Gentoo Websites Logo
Go to: Gentoo Home Documentation Forums Lists Bugs Planet Store Wiki Get Gentoo!

Bug 234274

Summary: Gentoo.org domain should use DKIM
Product: Gentoo Infrastructure Reporter: Craig Andrews <candrews>
Component: OtherAssignee: Gentoo Infrastructure <infra-bugs>
Status: RESOLVED WONTFIX    
Severity: normal    
Priority: High    
Version: unspecified   
Hardware: All   
OS: Linux   
Whiteboard:
Package list:
Runtime testing required: ---

Description Craig Andrews gentoo-dev 2008-08-08 21:40:03 UTC 
DKIM helps prevent spam, and ensure that mail from Gentoo.org is really from Gentoo.org. It's pretty easy to add - just a DNS record for each mail server, and a little mail server config change.

Reproducible: Always
Comment 1 Robin Johnson archtester Gentoo Infrastructure gentoo-dev Security 2008-08-08 22:57:24 UTC 
No, we have zero requirement for developers to relay their outgoing mail via us.
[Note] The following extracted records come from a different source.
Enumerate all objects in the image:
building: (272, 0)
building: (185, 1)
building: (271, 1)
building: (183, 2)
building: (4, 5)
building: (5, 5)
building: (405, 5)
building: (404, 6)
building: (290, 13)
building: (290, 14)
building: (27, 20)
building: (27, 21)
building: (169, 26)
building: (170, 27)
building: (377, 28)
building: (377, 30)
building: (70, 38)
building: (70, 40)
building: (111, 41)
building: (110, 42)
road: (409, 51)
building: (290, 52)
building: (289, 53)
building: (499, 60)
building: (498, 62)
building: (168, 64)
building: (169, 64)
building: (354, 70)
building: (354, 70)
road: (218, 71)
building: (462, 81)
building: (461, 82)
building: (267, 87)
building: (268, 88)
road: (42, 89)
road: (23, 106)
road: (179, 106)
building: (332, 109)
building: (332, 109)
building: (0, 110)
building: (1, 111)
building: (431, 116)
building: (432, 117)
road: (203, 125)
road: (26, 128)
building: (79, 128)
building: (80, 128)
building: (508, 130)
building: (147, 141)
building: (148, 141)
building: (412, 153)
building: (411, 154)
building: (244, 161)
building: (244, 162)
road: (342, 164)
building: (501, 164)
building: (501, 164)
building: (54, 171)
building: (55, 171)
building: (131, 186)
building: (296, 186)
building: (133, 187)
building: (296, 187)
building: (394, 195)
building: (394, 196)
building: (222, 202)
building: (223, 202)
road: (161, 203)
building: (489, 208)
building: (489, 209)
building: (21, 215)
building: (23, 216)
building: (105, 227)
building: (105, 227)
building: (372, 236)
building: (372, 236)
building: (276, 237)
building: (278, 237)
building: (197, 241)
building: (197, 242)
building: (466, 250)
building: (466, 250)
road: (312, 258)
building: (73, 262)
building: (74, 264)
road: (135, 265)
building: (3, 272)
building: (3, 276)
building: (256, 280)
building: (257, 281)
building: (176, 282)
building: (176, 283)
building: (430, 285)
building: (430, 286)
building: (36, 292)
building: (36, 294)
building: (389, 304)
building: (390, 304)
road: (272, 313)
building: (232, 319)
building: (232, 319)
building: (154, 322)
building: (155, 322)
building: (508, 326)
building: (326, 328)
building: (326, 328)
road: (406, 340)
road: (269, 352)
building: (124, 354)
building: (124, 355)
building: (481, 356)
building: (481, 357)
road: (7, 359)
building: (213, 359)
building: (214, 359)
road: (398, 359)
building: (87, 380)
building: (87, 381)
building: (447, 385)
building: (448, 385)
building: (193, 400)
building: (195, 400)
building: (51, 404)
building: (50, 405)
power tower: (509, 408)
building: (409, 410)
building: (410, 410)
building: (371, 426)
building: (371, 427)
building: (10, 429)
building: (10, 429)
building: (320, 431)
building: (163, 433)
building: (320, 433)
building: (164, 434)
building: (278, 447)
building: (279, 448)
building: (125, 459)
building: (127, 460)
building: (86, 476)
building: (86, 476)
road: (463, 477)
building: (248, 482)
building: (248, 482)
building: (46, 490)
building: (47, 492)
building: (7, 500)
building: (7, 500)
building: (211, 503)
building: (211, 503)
We have the following SPF records in that regard:
gentoo.org.		1200	IN	TXT	"v=spf1 mx ptr ?all"
lists.gentoo.org.	60	IN	TXT	"v=spf1 mx a:lists.gentoo.org a:pigeon.gentoo.org a:robin.gentoo.org include:gentoo.org -all"

If the mail claims to be from @lists.gentoo.org, then it really is, because all of that mail comes from one of exactly 3 machines. If it claims to be @gentoo.org, then it could be direct, or it could be from any developer directly (using their own ISPs or own systems).